What the task asks
The entries below contain a stretch that opens with the line containing "million yen each) | |" and closes with the line containing "Metastatic Cancer |"; set down that stretch exactly, both ends included, and nothing else.

(Records from a collection)
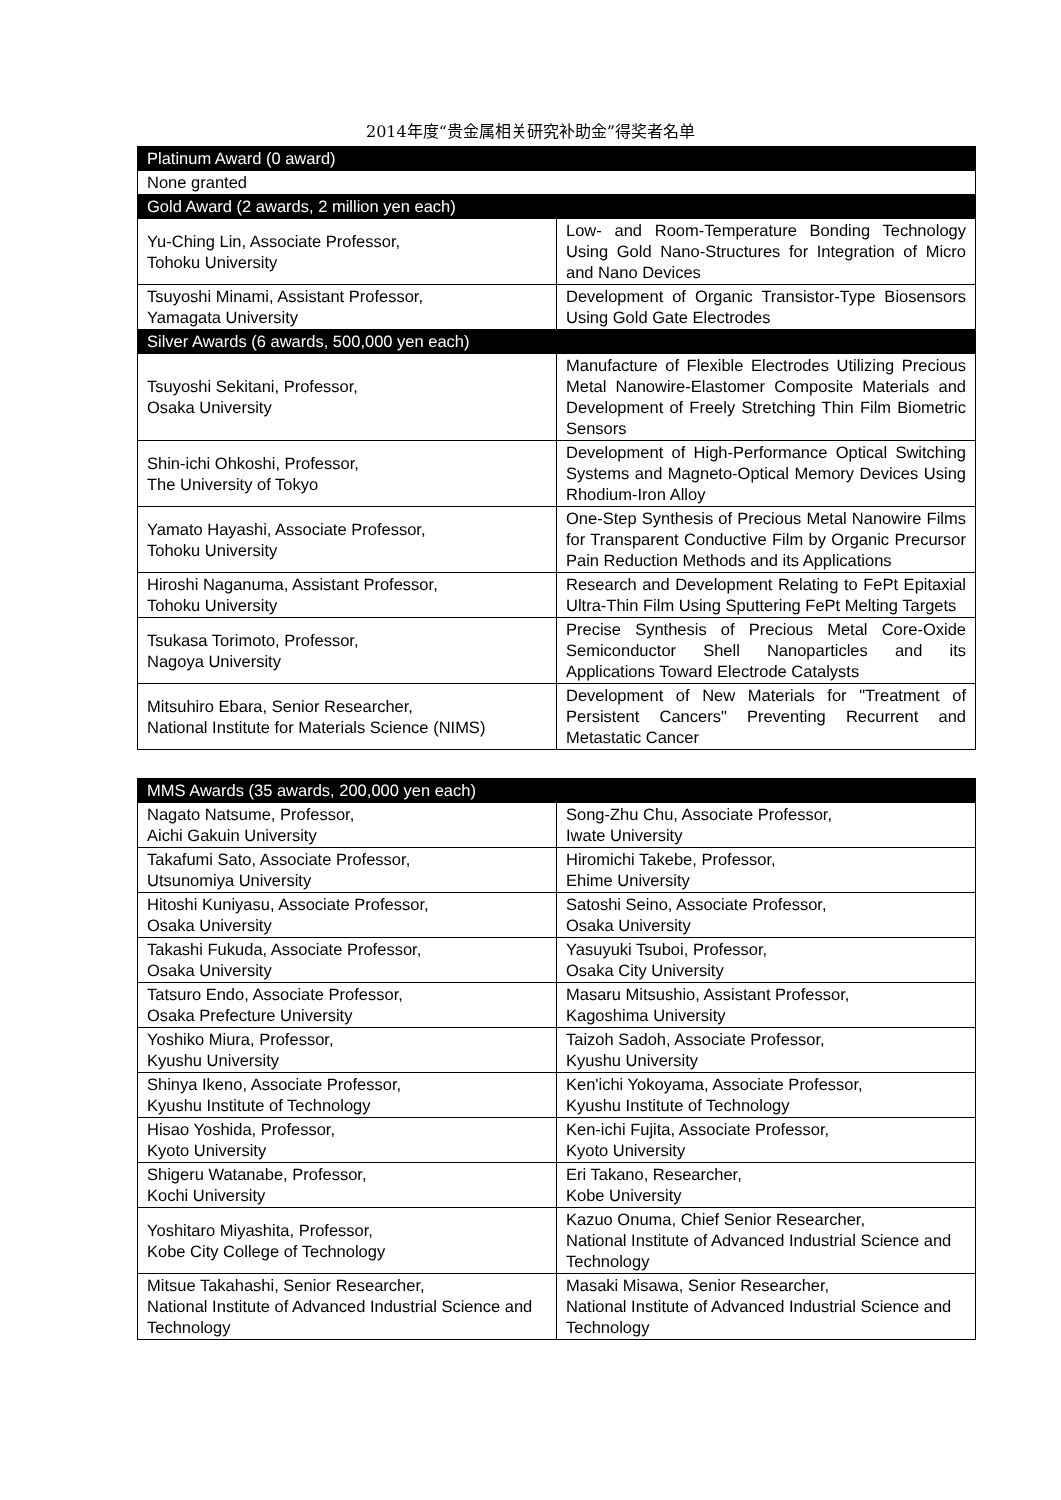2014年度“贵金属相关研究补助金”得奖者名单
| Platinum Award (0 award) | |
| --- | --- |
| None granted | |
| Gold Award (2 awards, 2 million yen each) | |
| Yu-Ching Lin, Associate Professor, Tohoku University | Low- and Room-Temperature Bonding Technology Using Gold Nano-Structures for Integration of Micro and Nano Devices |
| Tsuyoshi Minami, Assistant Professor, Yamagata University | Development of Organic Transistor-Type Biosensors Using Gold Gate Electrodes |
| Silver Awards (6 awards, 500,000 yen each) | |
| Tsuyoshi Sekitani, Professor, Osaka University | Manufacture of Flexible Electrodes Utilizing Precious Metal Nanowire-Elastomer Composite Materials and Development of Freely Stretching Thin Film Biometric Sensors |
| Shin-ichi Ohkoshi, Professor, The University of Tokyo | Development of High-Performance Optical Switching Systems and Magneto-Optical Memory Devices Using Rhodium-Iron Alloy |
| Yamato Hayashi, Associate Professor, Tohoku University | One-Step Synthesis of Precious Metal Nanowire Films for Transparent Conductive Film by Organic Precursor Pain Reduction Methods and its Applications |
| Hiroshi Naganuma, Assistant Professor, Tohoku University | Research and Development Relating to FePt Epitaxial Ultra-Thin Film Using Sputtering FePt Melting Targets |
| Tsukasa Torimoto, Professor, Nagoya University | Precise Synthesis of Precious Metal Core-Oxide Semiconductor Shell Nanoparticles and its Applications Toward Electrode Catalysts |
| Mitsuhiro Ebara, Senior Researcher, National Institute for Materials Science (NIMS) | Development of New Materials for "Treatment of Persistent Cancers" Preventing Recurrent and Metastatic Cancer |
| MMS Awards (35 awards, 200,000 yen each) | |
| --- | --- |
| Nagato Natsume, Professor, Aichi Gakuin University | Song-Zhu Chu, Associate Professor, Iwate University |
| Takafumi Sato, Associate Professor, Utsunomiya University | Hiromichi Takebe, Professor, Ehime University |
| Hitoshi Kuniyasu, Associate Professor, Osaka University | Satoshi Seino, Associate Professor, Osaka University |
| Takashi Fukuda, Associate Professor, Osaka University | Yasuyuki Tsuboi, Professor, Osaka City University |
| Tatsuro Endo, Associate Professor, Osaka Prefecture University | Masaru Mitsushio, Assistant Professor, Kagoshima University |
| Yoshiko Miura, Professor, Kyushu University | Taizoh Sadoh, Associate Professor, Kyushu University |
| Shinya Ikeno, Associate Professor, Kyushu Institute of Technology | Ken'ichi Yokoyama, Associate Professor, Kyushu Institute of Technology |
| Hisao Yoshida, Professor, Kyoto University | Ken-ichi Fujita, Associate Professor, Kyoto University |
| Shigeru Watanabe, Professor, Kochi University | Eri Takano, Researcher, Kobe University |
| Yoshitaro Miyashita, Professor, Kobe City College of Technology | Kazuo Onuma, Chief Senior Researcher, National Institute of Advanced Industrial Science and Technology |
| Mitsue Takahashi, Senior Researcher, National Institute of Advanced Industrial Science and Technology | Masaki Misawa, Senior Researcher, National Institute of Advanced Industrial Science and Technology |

Output
| Gold Award (2 awards, 2 million yen each) | |
| Yu-Ching Lin, Associate Professor, Tohoku University | Low- and Room-Temperature Bonding Technology Using Gold Nano-Structures for Integration of Micro and Nano Devices |
| Tsuyoshi Minami, Assistant Professor, Yamagata University | Development of Organic Transistor-Type Biosensors Using Gold Gate Electrodes |
| Silver Awards (6 awards, 500,000 yen each) | |
| Tsuyoshi Sekitani, Professor, Osaka University | Manufacture of Flexible Electrodes Utilizing Precious Metal Nanowire-Elastomer Composite Materials and Development of Freely Stretching Thin Film Biometric Sensors |
| Shin-ichi Ohkoshi, Professor, The University of Tokyo | Development of High-Performance Optical Switching Systems and Magneto-Optical Memory Devices Using Rhodium-Iron Alloy |
| Yamato Hayashi, Associate Professor, Tohoku University | One-Step Synthesis of Precious Metal Nanowire Films for Transparent Conductive Film by Organic Precursor Pain Reduction Methods and its Applications |
| Hiroshi Naganuma, Assistant Professor, Tohoku University | Research and Development Relating to FePt Epitaxial Ultra-Thin Film Using Sputtering FePt Melting Targets |
| Tsukasa Torimoto, Professor, Nagoya University | Precise Synthesis of Precious Metal Core-Oxide Semiconductor Shell Nanoparticles and its Applications Toward Electrode Catalysts |
| Mitsuhiro Ebara, Senior Researcher, National Institute for Materials Science (NIMS) | Development of New Materials for "Treatment of Persistent Cancers" Preventing Recurrent and Metastatic Cancer |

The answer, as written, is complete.